EXERCISE GOAL: Produce word for word the lines of the data below running from the one that has "category 7) |" to the one that has "There are no", inclusive, and no others.

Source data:

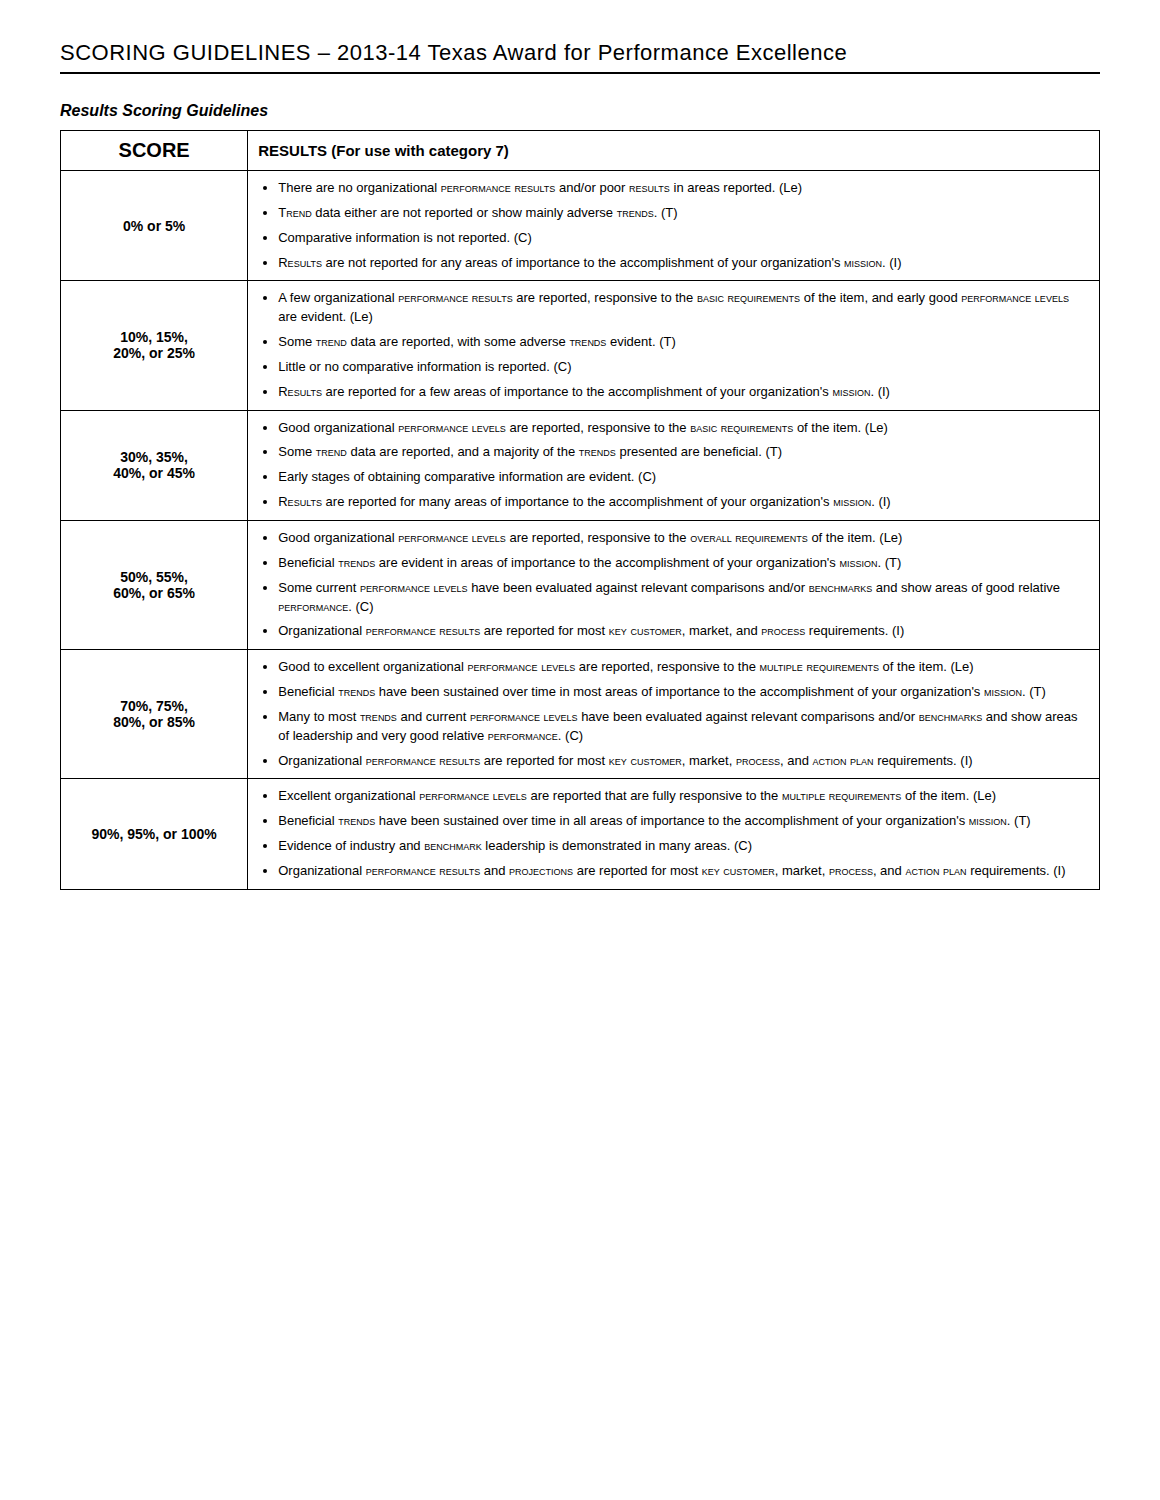SCORING GUIDELINES – 2013-14 Texas Award for Performance Excellence
Results Scoring Guidelines
| SCORE | RESULTS (For use with category 7) |
| --- | --- |
| 0% or 5% | There are no organizational performance results and/or poor results in areas reported. (Le) Trend data either are not reported or show mainly adverse trends . (T) Comparative information is not reported. (C) Results are not reported for any areas of importance to the accomplishment of your organization's mission . (I) |
| 10%, 15%, 20%, or 25% | A few organizational performance results are reported, responsive to the basic requirements of the item, and early good performance levels are evident. (Le) Some trend data are reported, with some adverse trends evident. (T) Little or no comparative information is reported. (C) Results are reported for a few areas of importance to the accomplishment of your organization's mission . (I) |
| 30%, 35%, 40%, or 45% | Good organizational performance levels are reported, responsive to the basic requirements of the item. (Le) Some trend data are reported, and a majority of the trends presented are beneficial. (T) Early stages of obtaining comparative information are evident. (C) Results are reported for many areas of importance to the accomplishment of your organization's mission . (I) |
| 50%, 55%, 60%, or 65% | Good organizational performance levels are reported, responsive to the overall requirements of the item. (Le) Beneficial trends are evident in areas of importance to the accomplishment of your organization's mission . (T) Some current performance levels have been evaluated against relevant comparisons and/or benchmarks and show areas of good relative performance . (C) Organizational performance results are reported for most key customer , market, and process requirements. (I) |
| 70%, 75%, 80%, or 85% | Good to excellent organizational performance levels are reported, responsive to the multiple requirements of the item. (Le) Beneficial trends have been sustained over time in most areas of importance to the accomplishment of your organization's mission . (T) Many to most trends and current performance levels have been evaluated against relevant comparisons and/or benchmarks and show areas of leadership and very good relative performance . (C) Organizational performance results are reported for most key customer , market, process , and action plan requirements. (I) |
| 90%, 95%, or 100% | Excellent organizational performance levels are reported that are fully responsive to the multiple requirements of the item. (Le) Beneficial trends have been sustained over time in all areas of importance to the accomplishment of your organization's mission . (T) Evidence of industry and benchmark leadership is demonstrated in many areas. (C) Organizational performance results and projections are reported for most key customer , market, process , and action plan requirements. (I) |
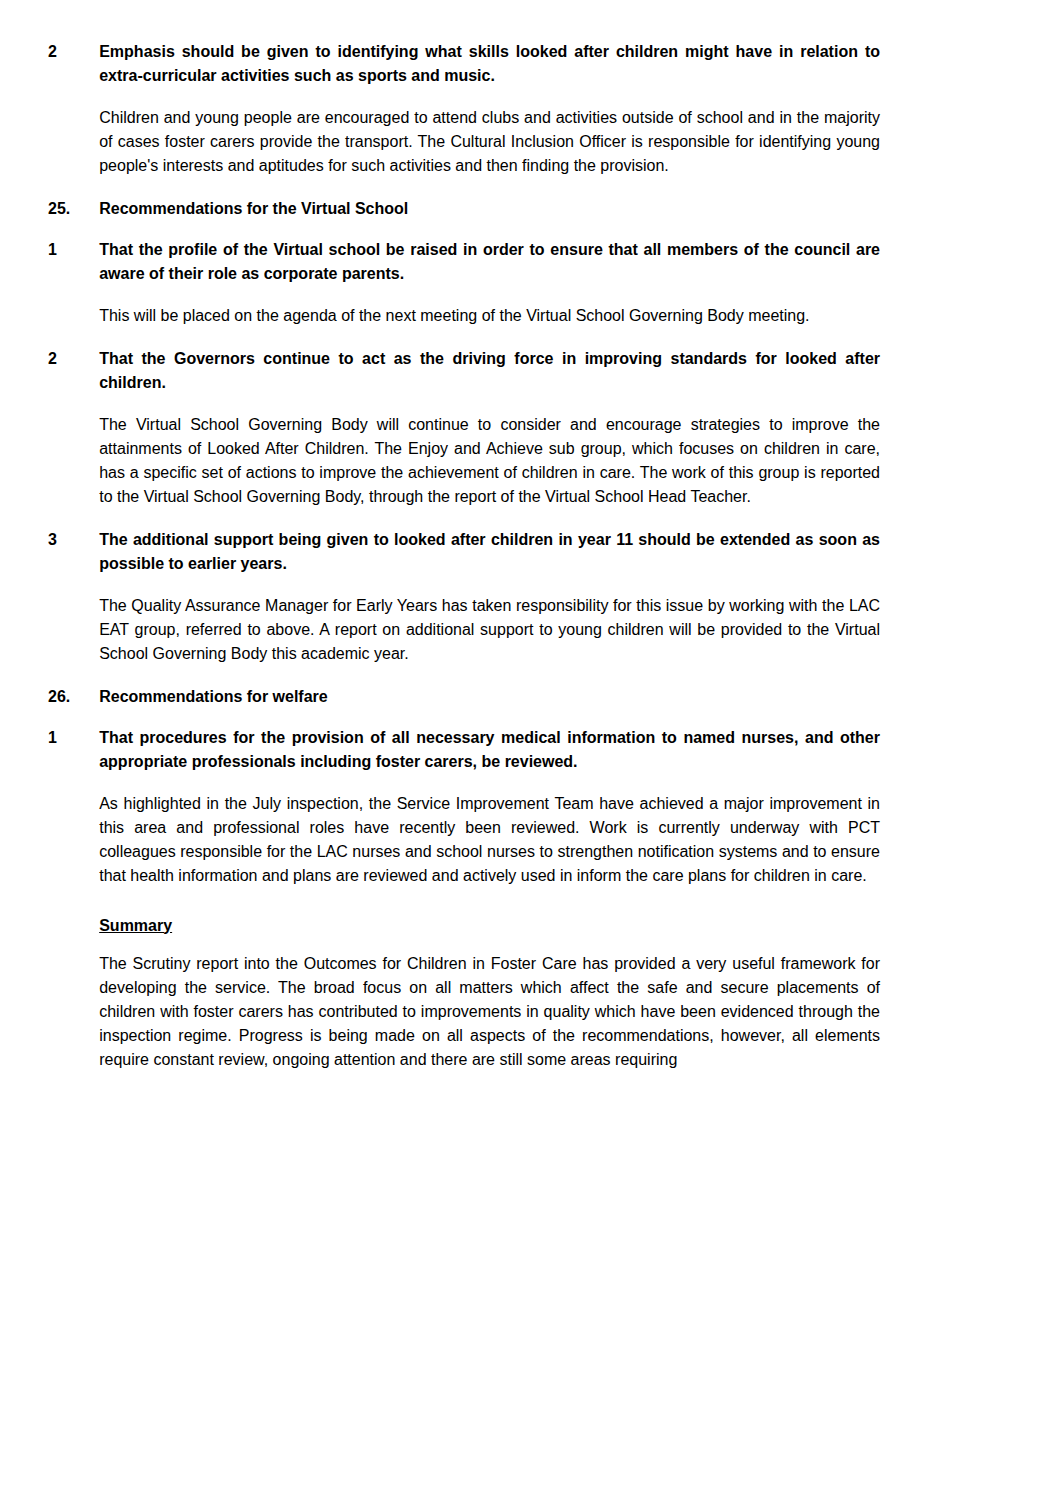2
Emphasis should be given to identifying what skills looked after children might have in relation to extra-curricular activities such as sports and music.
Children and young people are encouraged to attend clubs and activities outside of school and in the majority of cases foster carers provide the transport. The Cultural Inclusion Officer is responsible for identifying young people's interests and aptitudes for such activities and then finding the provision.
25.
Recommendations for the Virtual School
1
That the profile of the Virtual school be raised in order to ensure that all members of the council are aware of their role as corporate parents.
This will be placed on the agenda of the next meeting of the Virtual School Governing Body meeting.
2
That the Governors continue to act as the driving force in improving standards for looked after children.
The Virtual School Governing Body will continue to consider and encourage strategies to improve the attainments of Looked After Children. The Enjoy and Achieve sub group, which focuses on children in care, has a specific set of actions to improve the achievement of children in care. The work of this group is reported to the Virtual School Governing Body, through the report of the Virtual School Head Teacher.
3
The additional support being given to looked after children in year 11 should be extended as soon as possible to earlier years.
The Quality Assurance Manager for Early Years has taken responsibility for this issue by working with the LAC EAT group, referred to above. A report on additional support to young children will be provided to the Virtual School Governing Body this academic year.
26.
Recommendations for welfare
1
That procedures for the provision of all necessary medical information to named nurses, and other appropriate professionals including foster carers, be reviewed.
As highlighted in the July inspection, the Service Improvement Team have achieved a major improvement in this area and professional roles have recently been reviewed. Work is currently underway with PCT colleagues responsible for the LAC nurses and school nurses to strengthen notification systems and to ensure that health information and plans are reviewed and actively used in inform the care plans for children in care.
Summary
The Scrutiny report into the Outcomes for Children in Foster Care has provided a very useful framework for developing the service. The broad focus on all matters which affect the safe and secure placements of children with foster carers has contributed to improvements in quality which have been evidenced through the inspection regime. Progress is being made on all aspects of the recommendations, however, all elements require constant review, ongoing attention and there are still some areas requiring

SOLUTION TO THIS PROBLEM:
| SCORE | RESULTS (For use with category 7) |
| --- | --- |
| 0% or 5% | There are no organizational performance results and/or poor results in areas reported. (Le) Trend data either are not reported or show mainly adverse trends . (T) Comparative information is not reported. (C) Results are not reported for any areas of importance to the accomplishment of your organization's mission . (I) |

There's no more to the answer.